Just off Via Ridola in Matera, Italy, a dramatic view presents itself from a balcony in Piazzetta Giovanni Pascoli, a little plaza named after a local poet. From the landing, I can see the Sassi, the ancient cave dwellings of Matera. Many locals as well as tourists regularly gather at this vista point for the view.
The Sassi date back to pre-Christian times, but one can make comparisons to ancient Jerusalem, which is why both Pier Paolo Pasolini and Mel Gibson filmed parts of their respective Christ movies here.
It is the poet Pascoli, however, that informs my entire presence in Matera from the first moment. On my first night I stay at a humble bed and breakfast named Myricae, after Pascoli’s first book of poetry, although I did not know his work beforehand. Then by sheer chance, I stumble across the vista point in a plaza named after him. The synchronicity is poetic enough to inspire me for the rest of the trip.
Pascoli began his career in Matera, where he taught Latin and Greek at a local high school back at the turn of the century. He published Myricae in 1903. After living here, Pascoli said, “Of the cities where I’ve been, Matera is the one that smiles at me the most, the one I see even better through a veil of poetry and melancholy.” I feel like the ghost of Pascoli is the one showing me around.
Modern-day Matera, a sparkling little Italian village, surrounds the original swaths of cave dwellings, many of which are still intact. The history is far from pretty. Generations of peasants inhabited these cave complexes, living in abject poverty, ridden with malaria and often with no water or sanitation. Then came the anti-fascist writer and painter Carlo Levi, who was exiled to this area in the ’30s for opposing Mussolini. Levi documented the miserable conditions of the peasants in his famous 1945 memoir, Christ Stopped at Eboli, elevating the peasants’ predicament to the level of national consciousness, embarrassing the entire country in the process. As a result, beginning in the ’50s, the peasants were eventually relocated to newer housing projects, although the process was a botched disaster from the beginning.
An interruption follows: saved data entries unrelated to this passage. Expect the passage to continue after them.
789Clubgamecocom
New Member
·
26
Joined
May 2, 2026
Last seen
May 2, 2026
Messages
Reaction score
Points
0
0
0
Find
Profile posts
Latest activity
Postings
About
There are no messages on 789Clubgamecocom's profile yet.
Nowadays, Matera is a testament to how an ignored wasteland can transform itself into a reputable world-renowned place. In 1993, the cave dwellings became an official UNESCO World Heritage site, the designation of which triggered more influx into the surrounding town, with new artisan shops, retail shopping and all the dynamics of a modern-day Italian village. And next year Matera will be one of the European Capitals of Culture, so an entire matrix of projects are scheduled to unfold throughout 2019. Artists from all over the world will descend upon Matera to create works involving the locals, and a few of the caves are already converted into performance spaces, living arrangements or luxury hotels. Carlo Levi’s own paintings of peasant life are also on display at the National Museum of Mediaeval and Modern Art, just near the aforementioned vista point.
The philosophy of the 2019 European Capital of Culture, as the director explained for us, is not to attract tourism. Instead, visitors will be encouraged to operate as participants in a year-long enterprise, including various networking and collaborative art projects, acts of lifestyle engagement and other endeavors connecting them with the everyday experience of what it means to be a citizen of Matera.
Thankfully, the peasant heritage still resonates and many of the locals remain proud of the history. Again, I discovered this without even trying. At a restaurant named Kappador in Piazza Vittorio Veneto, I paid seven euros for a fantastic bowl of Crapiata, a type of rural peasant stew made of various legumes. It was perfect against the cold weather, which was just above freezing.
According to some materials I found at Myricae, Pascoli highlighted how beauty could be found in the simplest and poorest of things. This was a metaphor for Matera, he wrote, a town the humility of which takes your breath away. There are no fancy Baroque decorations or ornate outlines, he wrote, just a place rich with humble history.